Scale back or transform back multiple linear regression coefficients: Arbitrary case with ridge regression

Summary

The common case in data science or machine learning applications, different features or predictors manifest them in different scales. This could bring difficulty in interpreting the resulting coefficients of linear regression, such as one feature having very large or small values compare to other predictors and being in different units first of all. The common approach to overcome this to use z-score's for each features, centring and scaling.

This approach would allow us to interpret the effects.  A possible question however is how could we map regression coefficients obtained with the scaled data back to original coefficients. In the context of ridge regression, this question is posed by Mark Seeto in the R mailing list and provided a solution for two predictor case with an R code. In this post we formalize his approach. Note that, in the case of how to scale, Professor Gelman suggests dividing them by two standard deviations. In this post we won't cover that approach and use usual approach.

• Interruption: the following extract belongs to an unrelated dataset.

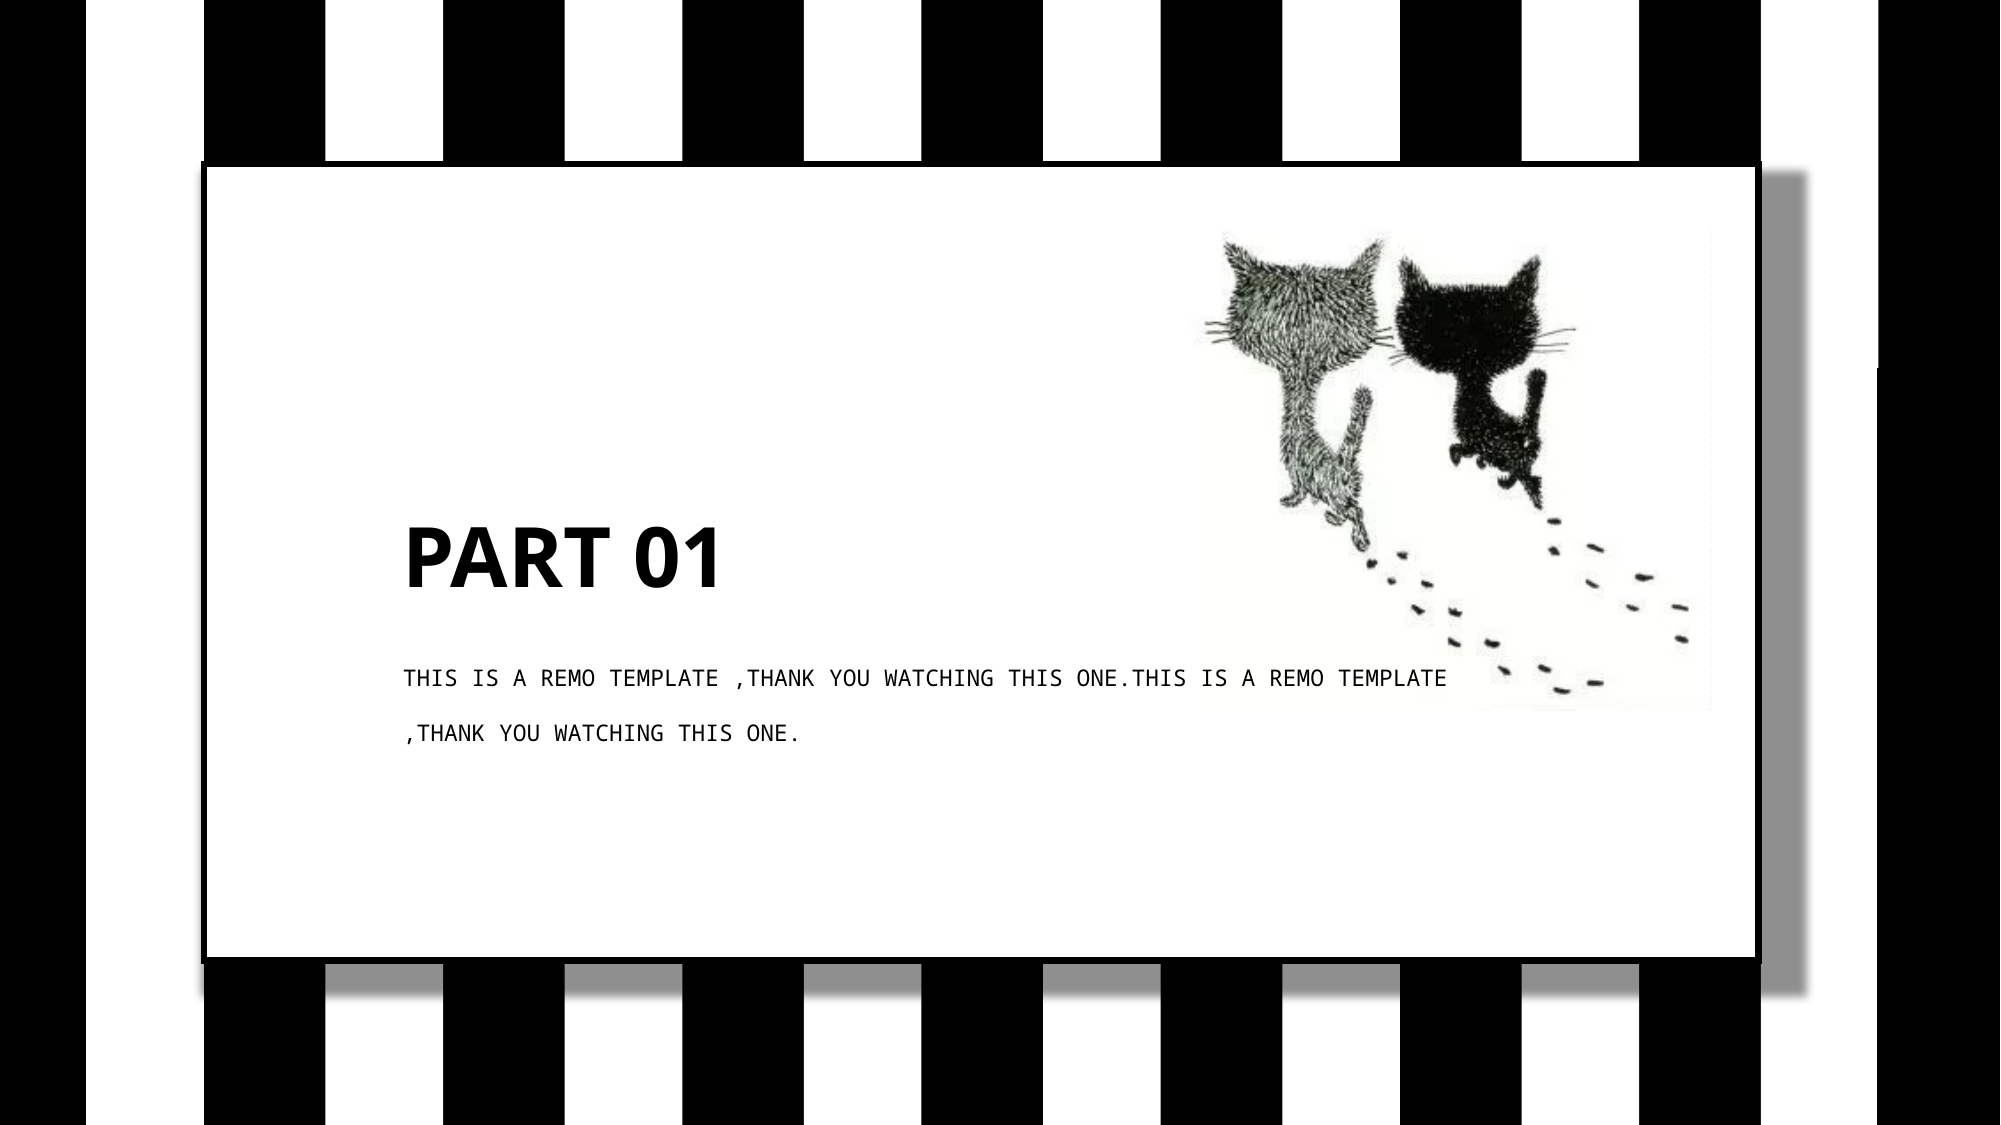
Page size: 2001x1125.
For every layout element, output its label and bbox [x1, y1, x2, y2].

text_box [0, 0, 2000, 1125]
picture [1186, 226, 1712, 711]
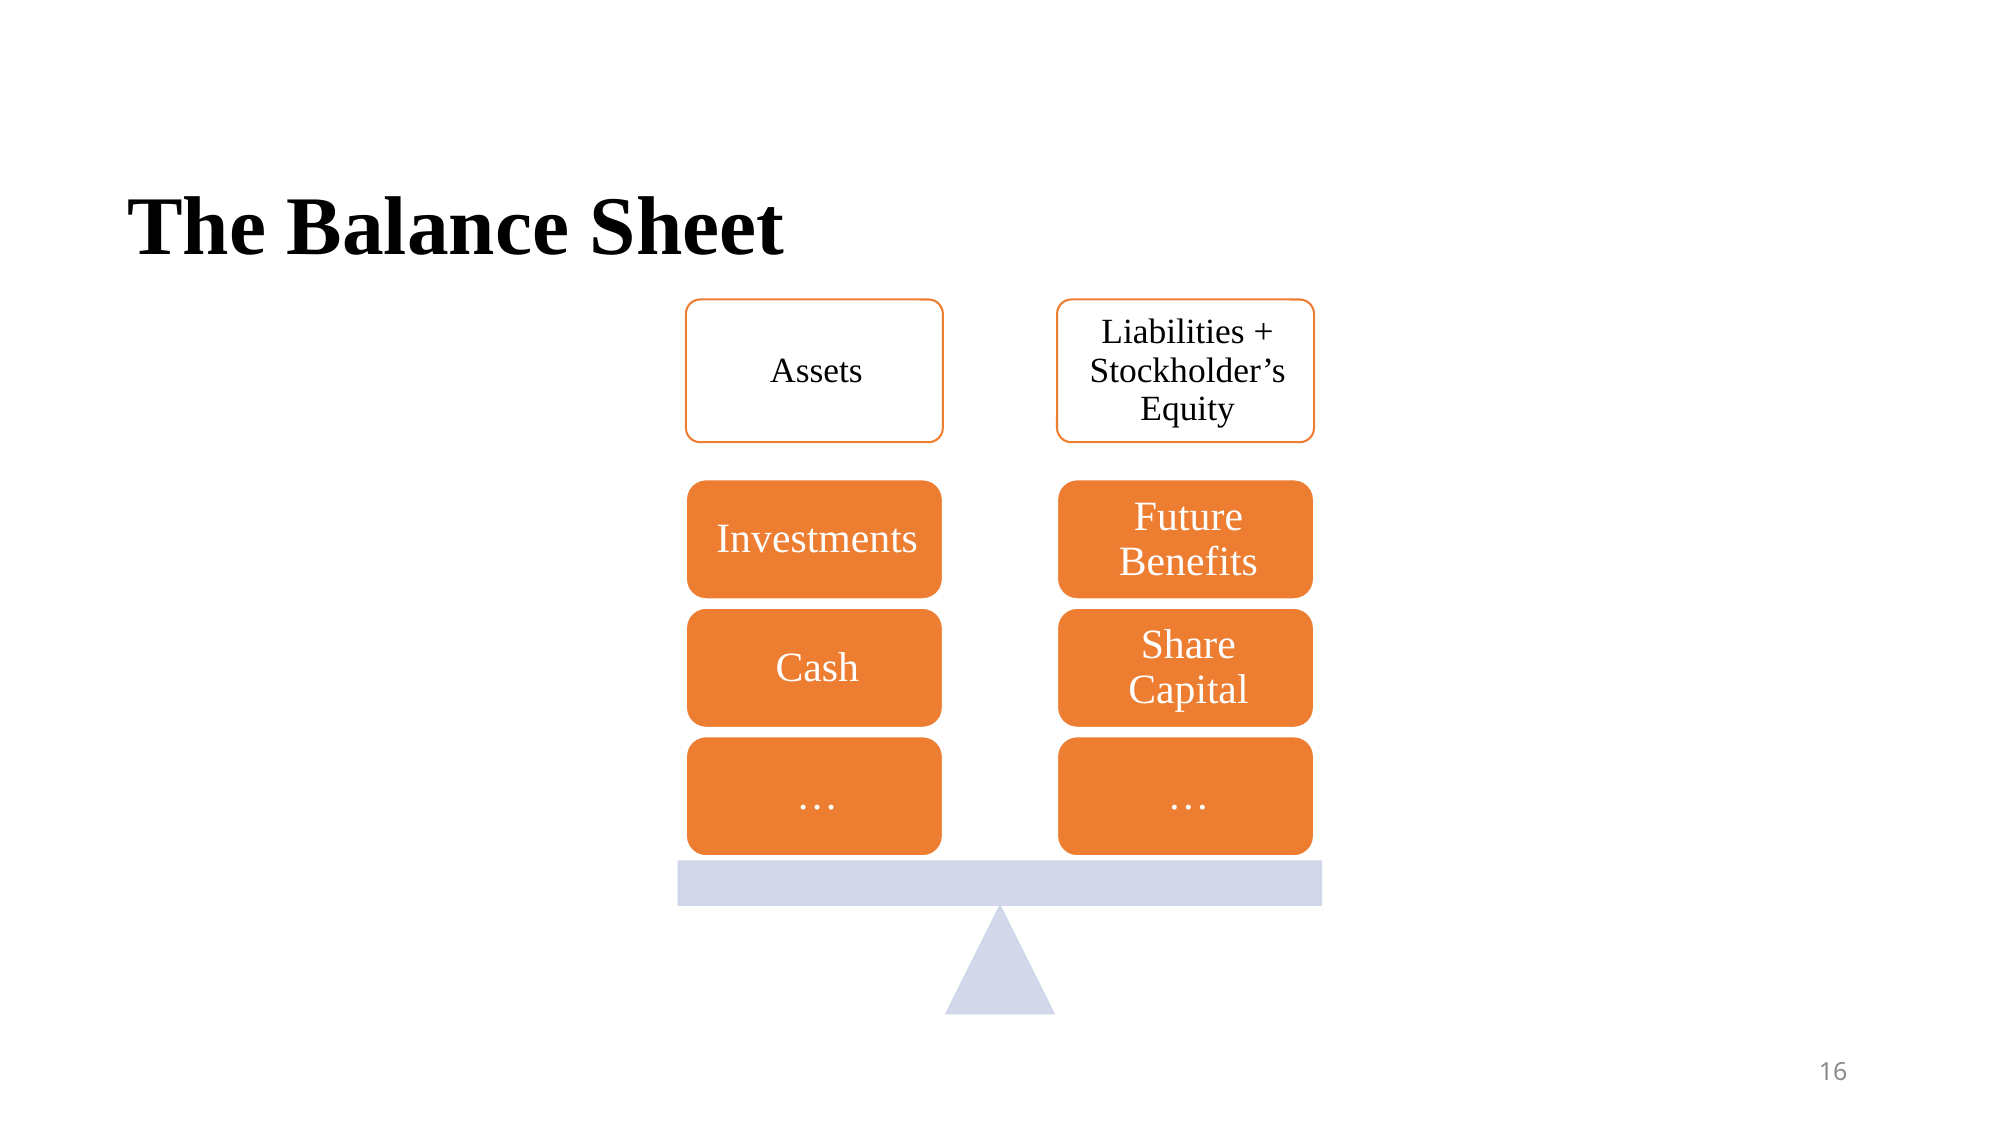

Algebraic Solution: No error term

An arbitrary linear regression for $n$ variable reads as follows
$$y=(\Sigma_{i=1}^n   \beta_{i} x_{i}) + \beta_{0}$$
here, $y$ is being response variable, $x_{i}$ are the predictors, $n=1,..,n$. Let's use primes for the scaled regression equation  for $n$ variable.
$$y'=(\Sigma_{i=1}^n   \beta_{i}' x_{i}') + \beta_{0}'$$
We would like to express $\beta_{i}$ by only using $\beta_{i}'$ and two statistic from the data, namely mean and standard deviations, $\mu_{x_{i}}$, $\mu_{y}$, $\sigma_{x_{i}}$ and $\sigma_{y}$.

The following transformation can be shown by using the z-scores and some algebra,

$$\beta_{0}=\beta_{0}' \sigma_{y} + \mu_{y} - \Sigma_{i=1}^{n} \frac{\sigma_{y}}{\sigma_{x_{i}}}\beta_{i}' \mu_{x_{i}}$$
$$\beta_{i} = \beta_{i}' \frac{\sigma_{y}}{\sigma_{x_{i}}}$$ 

Ridge regression in R

There are many packages and tools in R to perform ridge regression. One of the prominent one is glmnet. Following Mark Seeto's example, here we extent that in to many variate case with a helper function scaleBack.lm from R1magic package.  Function provides a transform utility for $n$-variate case. Here we demo this using 6 predictors, also available as gist,

rm(list=ls())
library(glmnet)
library(R1magic) # https://github.com/msuzen/R1magic
set.seed(4242)
n <- 100 # observations
X <- model.matrix(~., data.frame(x1 = rnorm(n, 1, 1),
                                 x2 = rnorm(n, 2, 2),
                                 x3 = rnorm(n, 3,2),
                                 x4 = rnorm(n, 4,2),
                                 x5 = rnorm(n, 5,1),
                                 x6 = rnorm(n, 6,1)
                                ))[,-1] # glmnet adds the intercept
Y          <- matrix(rnorm(n, 1, 2),n,1)
# Now apply scaling 
X.s        <- scale(X)
Y.s        <- scale(Y)
# Ridge regression & coefficients with scaled data
glm.fit.s    <- glmnet(X.s, Y.s, alpha=0)
betas.scaled <- as.matrix(as.vector(coef(glm.fit.s)[,80]), 1, 7)
# trasform the coefficients 
betas.transformed <- scaleBack.lm(X, Y, betas.scaled)
# Now verify the correctness of scaled coefficients: 
# ridge regression & coefficients
glm.fit    <- glmnet(X, Y, alpha=0)
betas.fit  <- as.matrix(as.vector(coef(glm.fit)[,80]), 1, 7)
# Verify correctness: Difference is smaller than 1e-12
sum(betas.fit-betas.transformed) < 1e-12 # TRUE

Conclusion

Multiple regression is used by many practitioners. In this post we have shown how to scale continuous predictors and transform back the regression coefficients to original scale. Scaled coefficients would help us to better interpret the results. The question of when to standardize the data is a different issue.